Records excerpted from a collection
_____
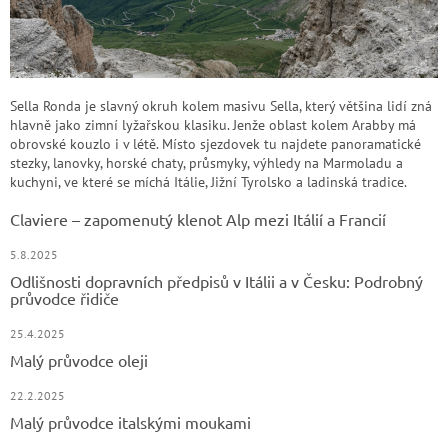
Sella Ronda je slavný okruh kolem masivu Sella, který většina lidí zná
hlavně jako zimní lyžařskou klasiku. Jenže oblast kolem Arabby má
obrovské kouzlo i v létě. Místo sjezdovek tu najdete panoramatické
stezky, lanovky, horské chaty, průsmyky, výhledy na Marmoladu a
kuchyni, ve které se míchá Itálie, Jižní Tyrolsko a ladinská tradice.
Claviere – zapomenutý klenot Alp mezi Itálií a Francií
5.8.2025
Odlišnosti dopravních předpisů v Itálii a v Česku: Podrobný
průvodce řidiče
25.4.2025
Malý průvodce oleji
22.2.2025
Malý průvodce italskými moukami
_____
Task directions
Each line of the entries where the string "kolem" occurs should be shown.

Answer
Sella Ronda je slavný okruh kolem masivu Sella, který většina lidí zná
hlavně jako zimní lyžařskou klasiku. Jenže oblast kolem Arabby má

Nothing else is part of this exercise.